(July 2012) Have you seen the stock charts of Peabody Energy (BTU), Cliffs Natural Resources (CLF), and Baker Hughes (BHI) over the past year or so? If you only look at the charts of these stocks and nothing else, you might assume these companies are on the fast track to bankruptcy. Peabody Energy, which was trading at $73.95 on April 4, 2011, touched $20.67 just a few days ago. That’s a drop of 72.05%. Cliffs Natural Resources was at $102 less than a year ago, on July 20, 2011. In recent weeks, it’s been spending a lot of time trading under $50. Baker Hughes was also trading significantly higher less than one year ago, at $80.995 on July 26, 2011. Just a few days ago, it touched a 52-week low of $37.0812, a drop of more than 54% from last summer’s high.
With drops like that, surely bond investors are feeling some pain as well. Yes, benchmark Treasury yields have fallen significantly since April and July of 2011, and that would provide some support to corporate bonds. However, when companies are in serious trouble, not only does the stock price take a hit, but bond spreads widen, downgrades follow, and the bonds fall in price. But when it comes to the bonds of the companies mentioned above, all of them are holding firm with asking prices recently above par. Furthermore, none of the debt has been downgraded since the onslaught in the stocks began. And, despite each of the three stocks touching 52-week lows in June, the debt of those companies avoided the same fate.
In fact, Baker Hughes’ long-term bond, CUSIP 057224AZ0, has been rallying significantly during the entire massacre in its stock. Cliffs Natural’s long-term bond, CUSIP 18683KAC5, despite pulling back a couple points during the month of June, is still asking prices in the secondary market more than 10% above its 52-week low. Peabody Energy’s corporates are also showing strength. Even the recent four-trading-day 15.46% sell-off in the stock (June 21 through June 26) wasn’t enough to budge the bonds. While the stock was getting hammered, the bonds did a whole lot of nothing, remaining firmly over par.
If you want to know about the health of a company, you should certainly do the typical fundamental research commonly associated with investing. However, as part of your research, it may be useful to examine the performance of a company’s bonds. Bondholders reside above the equity in a company’s capital structure and care significantly about a return of their money rather than just a return ontheir money. Bondholders have done their homework as well, and if a company is truly struggling to survive, you will see stress in that company’s bonds. When it comes to Peabody Energy, Cliffs Natural Resources, and Baker Hughes, the kind of stress you might assume the bonds would be under as a result of the collapse of their stock prices simply isn’t showing up. For now, the market is sending the message that growth, not survival, is the problem with these companies. That can always change over time, and if you want to keep abreast of any changes, don’t forget to keep your eye on the corporate bonds.

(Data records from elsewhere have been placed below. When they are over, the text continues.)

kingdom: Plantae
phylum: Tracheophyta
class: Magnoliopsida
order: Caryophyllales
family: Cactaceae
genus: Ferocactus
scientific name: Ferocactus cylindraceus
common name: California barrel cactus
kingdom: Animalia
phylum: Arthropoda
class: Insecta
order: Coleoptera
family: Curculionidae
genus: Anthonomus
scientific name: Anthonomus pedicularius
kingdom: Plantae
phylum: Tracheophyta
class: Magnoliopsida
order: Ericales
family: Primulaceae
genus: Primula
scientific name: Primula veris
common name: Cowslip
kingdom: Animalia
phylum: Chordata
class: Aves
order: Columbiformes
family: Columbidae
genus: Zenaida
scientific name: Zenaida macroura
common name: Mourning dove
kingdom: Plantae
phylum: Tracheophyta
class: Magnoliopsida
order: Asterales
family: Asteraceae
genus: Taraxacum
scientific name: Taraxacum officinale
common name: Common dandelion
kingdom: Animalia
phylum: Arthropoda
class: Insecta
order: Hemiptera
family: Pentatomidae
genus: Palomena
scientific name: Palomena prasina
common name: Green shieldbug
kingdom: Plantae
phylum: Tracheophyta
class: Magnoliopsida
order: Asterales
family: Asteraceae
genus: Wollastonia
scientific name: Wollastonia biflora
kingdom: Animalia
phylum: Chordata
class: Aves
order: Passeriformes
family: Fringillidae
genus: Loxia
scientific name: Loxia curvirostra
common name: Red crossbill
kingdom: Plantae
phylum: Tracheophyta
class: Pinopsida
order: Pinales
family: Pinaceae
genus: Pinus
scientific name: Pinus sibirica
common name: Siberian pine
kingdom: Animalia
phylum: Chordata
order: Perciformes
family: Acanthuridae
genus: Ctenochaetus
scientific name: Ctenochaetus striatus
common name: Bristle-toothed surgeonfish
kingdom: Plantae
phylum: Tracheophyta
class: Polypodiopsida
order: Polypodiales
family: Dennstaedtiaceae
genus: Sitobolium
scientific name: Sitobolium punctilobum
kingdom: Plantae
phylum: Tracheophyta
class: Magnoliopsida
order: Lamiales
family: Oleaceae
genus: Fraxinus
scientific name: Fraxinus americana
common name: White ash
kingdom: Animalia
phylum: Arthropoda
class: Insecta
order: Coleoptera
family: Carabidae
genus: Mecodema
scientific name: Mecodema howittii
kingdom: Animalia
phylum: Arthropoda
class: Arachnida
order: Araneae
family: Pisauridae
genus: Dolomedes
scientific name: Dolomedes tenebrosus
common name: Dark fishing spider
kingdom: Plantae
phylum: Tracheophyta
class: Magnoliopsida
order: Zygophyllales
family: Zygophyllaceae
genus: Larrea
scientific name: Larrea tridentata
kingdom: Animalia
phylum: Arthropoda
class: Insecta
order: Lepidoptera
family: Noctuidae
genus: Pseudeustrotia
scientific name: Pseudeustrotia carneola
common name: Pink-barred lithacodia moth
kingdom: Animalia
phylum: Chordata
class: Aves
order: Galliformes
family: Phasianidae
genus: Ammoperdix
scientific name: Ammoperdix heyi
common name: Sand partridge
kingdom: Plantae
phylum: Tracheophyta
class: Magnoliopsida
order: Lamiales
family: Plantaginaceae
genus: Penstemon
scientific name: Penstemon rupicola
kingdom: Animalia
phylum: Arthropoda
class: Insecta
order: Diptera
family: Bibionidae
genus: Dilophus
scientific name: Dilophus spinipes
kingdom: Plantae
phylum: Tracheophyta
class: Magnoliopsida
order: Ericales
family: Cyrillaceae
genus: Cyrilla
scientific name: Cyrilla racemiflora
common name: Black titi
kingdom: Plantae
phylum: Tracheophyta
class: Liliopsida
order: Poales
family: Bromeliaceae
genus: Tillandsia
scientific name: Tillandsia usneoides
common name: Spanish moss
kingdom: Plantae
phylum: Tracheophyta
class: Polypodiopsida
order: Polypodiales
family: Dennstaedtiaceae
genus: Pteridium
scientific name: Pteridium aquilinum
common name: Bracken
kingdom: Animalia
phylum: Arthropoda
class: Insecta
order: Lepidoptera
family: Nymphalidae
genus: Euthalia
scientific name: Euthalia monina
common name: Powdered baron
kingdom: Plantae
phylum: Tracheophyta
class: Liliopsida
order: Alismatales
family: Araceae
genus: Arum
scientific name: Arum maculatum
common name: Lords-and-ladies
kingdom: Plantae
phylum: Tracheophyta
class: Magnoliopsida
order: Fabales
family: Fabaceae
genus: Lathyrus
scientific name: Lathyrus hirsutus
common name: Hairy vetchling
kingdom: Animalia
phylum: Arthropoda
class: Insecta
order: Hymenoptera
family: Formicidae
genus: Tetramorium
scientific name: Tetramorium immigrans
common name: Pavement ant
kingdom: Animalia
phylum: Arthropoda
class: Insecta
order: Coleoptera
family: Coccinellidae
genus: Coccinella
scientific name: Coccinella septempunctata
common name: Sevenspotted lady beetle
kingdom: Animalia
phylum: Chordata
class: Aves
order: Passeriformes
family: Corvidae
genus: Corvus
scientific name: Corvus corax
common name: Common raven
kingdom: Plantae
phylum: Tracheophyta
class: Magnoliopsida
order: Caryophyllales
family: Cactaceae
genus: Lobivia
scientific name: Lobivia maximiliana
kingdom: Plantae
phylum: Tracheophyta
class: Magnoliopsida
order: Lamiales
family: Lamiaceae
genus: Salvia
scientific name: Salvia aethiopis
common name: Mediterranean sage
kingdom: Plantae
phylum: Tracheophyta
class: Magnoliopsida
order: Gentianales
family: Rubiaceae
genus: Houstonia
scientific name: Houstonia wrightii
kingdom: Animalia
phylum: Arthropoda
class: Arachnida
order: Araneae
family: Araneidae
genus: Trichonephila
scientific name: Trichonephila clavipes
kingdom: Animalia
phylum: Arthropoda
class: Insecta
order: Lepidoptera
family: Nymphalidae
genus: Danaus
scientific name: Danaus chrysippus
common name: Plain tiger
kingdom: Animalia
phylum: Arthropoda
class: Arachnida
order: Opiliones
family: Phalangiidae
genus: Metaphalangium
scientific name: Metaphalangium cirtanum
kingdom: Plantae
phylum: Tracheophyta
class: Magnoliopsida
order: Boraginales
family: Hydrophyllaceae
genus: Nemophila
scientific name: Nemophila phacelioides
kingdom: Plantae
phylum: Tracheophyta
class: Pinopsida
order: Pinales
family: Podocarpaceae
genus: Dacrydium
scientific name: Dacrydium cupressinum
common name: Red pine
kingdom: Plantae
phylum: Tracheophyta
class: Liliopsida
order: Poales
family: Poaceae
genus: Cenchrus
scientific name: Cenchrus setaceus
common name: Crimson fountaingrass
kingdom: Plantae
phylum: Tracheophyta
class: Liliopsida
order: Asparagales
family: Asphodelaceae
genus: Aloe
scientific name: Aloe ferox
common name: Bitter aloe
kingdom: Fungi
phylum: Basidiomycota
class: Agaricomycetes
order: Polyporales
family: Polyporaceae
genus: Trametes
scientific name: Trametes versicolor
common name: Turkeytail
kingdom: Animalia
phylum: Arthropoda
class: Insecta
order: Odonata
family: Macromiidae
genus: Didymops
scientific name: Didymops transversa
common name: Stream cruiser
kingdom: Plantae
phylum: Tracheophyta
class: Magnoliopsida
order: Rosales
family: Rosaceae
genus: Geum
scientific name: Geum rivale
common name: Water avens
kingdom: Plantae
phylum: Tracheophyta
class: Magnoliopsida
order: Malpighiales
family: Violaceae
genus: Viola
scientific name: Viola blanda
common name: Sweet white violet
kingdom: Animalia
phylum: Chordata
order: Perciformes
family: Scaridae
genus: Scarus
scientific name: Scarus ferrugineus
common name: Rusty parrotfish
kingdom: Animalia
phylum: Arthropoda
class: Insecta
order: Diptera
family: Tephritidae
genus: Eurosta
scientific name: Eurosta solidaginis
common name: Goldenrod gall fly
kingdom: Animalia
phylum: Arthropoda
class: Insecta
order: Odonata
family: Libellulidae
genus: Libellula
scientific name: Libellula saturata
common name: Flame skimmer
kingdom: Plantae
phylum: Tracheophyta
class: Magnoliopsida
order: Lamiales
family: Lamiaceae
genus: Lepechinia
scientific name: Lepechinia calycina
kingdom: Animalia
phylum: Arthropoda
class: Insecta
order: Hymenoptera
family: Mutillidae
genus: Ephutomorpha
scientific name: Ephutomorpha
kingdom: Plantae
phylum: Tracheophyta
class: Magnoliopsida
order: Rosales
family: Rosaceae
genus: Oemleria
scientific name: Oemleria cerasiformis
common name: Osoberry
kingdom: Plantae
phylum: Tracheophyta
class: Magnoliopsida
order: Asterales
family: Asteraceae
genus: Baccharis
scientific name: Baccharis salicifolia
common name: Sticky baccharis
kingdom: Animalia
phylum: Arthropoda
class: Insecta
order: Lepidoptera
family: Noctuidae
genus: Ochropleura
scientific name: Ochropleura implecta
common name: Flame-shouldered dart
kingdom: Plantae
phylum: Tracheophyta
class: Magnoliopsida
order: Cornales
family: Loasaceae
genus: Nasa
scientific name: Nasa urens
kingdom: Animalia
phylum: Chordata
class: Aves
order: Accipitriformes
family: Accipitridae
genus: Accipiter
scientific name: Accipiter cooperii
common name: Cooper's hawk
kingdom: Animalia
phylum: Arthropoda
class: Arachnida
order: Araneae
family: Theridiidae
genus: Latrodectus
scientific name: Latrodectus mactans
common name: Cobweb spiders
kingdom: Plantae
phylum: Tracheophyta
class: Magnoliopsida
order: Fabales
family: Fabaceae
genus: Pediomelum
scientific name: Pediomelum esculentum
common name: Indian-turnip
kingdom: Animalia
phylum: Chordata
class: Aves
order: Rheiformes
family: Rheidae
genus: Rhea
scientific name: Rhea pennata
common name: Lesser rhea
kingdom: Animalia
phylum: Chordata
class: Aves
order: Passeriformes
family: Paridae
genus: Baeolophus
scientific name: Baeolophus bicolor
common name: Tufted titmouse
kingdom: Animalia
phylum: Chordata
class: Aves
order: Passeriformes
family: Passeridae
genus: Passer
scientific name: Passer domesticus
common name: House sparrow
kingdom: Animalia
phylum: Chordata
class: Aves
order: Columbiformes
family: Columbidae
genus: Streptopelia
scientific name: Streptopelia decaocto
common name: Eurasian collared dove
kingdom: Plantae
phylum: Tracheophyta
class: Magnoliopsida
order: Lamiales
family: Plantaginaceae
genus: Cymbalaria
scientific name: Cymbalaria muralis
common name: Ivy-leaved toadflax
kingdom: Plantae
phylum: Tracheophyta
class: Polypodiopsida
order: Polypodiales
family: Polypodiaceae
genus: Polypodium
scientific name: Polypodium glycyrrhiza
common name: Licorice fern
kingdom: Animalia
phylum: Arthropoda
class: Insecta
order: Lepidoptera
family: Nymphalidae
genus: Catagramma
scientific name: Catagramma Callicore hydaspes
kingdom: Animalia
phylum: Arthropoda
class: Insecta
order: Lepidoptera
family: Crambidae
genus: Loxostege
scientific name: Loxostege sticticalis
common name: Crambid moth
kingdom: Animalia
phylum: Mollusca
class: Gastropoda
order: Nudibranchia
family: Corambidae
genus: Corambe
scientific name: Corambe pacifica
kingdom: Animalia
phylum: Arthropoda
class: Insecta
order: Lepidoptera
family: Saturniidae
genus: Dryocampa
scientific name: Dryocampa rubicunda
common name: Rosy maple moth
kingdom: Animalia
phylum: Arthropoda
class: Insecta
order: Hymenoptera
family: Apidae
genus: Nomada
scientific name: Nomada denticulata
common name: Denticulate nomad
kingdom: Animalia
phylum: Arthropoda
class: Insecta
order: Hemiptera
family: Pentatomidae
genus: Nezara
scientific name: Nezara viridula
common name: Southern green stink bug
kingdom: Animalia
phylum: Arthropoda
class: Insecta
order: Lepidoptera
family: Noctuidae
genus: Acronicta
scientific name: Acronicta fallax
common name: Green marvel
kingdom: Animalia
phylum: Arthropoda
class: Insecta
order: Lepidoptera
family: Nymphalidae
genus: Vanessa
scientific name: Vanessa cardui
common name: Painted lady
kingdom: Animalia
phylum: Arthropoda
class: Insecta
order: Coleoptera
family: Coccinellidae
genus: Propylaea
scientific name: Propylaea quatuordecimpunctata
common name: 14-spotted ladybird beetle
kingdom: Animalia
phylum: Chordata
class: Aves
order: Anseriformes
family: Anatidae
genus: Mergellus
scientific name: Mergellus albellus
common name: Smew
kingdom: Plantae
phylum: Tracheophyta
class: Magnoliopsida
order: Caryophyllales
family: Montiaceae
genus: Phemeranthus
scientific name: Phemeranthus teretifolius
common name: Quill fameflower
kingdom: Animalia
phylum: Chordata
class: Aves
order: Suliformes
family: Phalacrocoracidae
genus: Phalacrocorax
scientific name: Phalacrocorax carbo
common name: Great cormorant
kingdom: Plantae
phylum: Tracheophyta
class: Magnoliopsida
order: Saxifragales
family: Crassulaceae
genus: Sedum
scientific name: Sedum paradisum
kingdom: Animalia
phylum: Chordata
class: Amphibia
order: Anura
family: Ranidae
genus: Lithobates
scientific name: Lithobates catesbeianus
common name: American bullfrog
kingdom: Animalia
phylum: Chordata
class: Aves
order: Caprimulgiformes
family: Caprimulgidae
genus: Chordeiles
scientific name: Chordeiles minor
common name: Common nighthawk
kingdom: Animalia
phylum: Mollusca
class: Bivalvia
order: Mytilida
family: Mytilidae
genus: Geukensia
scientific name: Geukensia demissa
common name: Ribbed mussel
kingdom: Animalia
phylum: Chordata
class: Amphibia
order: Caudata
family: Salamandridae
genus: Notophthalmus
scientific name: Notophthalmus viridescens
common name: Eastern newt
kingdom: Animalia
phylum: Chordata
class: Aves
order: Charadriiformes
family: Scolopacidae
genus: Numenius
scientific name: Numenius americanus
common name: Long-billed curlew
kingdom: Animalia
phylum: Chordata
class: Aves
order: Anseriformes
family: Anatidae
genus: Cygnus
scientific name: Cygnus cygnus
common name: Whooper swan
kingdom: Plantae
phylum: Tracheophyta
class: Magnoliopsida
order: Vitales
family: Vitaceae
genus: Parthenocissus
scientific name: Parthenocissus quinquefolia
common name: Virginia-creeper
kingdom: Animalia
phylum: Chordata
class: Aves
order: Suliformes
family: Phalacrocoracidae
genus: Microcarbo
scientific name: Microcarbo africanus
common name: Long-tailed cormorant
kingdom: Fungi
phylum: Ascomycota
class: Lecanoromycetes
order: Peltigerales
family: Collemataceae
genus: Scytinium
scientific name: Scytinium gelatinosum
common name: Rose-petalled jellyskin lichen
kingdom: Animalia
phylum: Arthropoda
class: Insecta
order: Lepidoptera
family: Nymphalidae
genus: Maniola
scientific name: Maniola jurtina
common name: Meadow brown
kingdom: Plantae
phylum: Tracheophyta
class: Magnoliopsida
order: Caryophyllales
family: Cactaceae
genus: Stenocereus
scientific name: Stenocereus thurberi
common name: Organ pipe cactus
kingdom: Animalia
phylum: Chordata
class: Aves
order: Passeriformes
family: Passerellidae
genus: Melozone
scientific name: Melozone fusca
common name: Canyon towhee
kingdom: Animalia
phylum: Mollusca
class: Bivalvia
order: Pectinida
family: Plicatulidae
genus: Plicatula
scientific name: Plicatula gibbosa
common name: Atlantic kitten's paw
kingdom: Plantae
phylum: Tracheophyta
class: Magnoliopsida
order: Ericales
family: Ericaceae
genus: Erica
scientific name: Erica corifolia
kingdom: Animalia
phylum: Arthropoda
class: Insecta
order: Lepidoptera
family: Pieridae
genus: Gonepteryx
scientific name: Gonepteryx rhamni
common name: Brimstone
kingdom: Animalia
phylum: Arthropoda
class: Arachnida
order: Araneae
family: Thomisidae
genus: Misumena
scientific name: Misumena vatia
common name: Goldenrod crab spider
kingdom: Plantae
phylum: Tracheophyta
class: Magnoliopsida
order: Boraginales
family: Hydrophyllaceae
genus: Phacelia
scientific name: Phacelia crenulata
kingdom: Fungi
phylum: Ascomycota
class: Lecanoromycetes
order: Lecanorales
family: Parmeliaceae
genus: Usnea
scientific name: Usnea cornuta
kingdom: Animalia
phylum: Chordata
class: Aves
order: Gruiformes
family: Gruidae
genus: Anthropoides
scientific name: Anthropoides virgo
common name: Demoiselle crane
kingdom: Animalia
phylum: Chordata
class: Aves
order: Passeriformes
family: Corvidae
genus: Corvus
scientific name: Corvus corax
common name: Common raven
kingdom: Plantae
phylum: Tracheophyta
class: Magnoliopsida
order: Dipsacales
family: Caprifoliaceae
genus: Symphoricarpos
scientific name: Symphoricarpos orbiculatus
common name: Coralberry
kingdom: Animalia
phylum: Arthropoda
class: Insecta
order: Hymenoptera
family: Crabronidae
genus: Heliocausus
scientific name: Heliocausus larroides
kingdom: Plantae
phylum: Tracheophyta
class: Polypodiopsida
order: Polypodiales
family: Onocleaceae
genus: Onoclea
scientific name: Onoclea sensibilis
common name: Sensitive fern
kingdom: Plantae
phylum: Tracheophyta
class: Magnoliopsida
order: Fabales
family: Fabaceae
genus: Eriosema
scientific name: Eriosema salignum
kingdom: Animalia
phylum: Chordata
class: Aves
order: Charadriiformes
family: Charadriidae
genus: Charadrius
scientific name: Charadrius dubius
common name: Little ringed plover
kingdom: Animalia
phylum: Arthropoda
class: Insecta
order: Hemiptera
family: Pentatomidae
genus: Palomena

Just because earnings take a hit doesn’t mean the company is at risk of failing. Stocks can lag for years without the bonds having to take a hit. That’s one advantage to being senior to the shareholders of a company. The equity will likely have more upside during good times, but it’s not a guarantee that the stock will always outperform the corporate bond. If it were guaranteed, everyone would just buy stocks.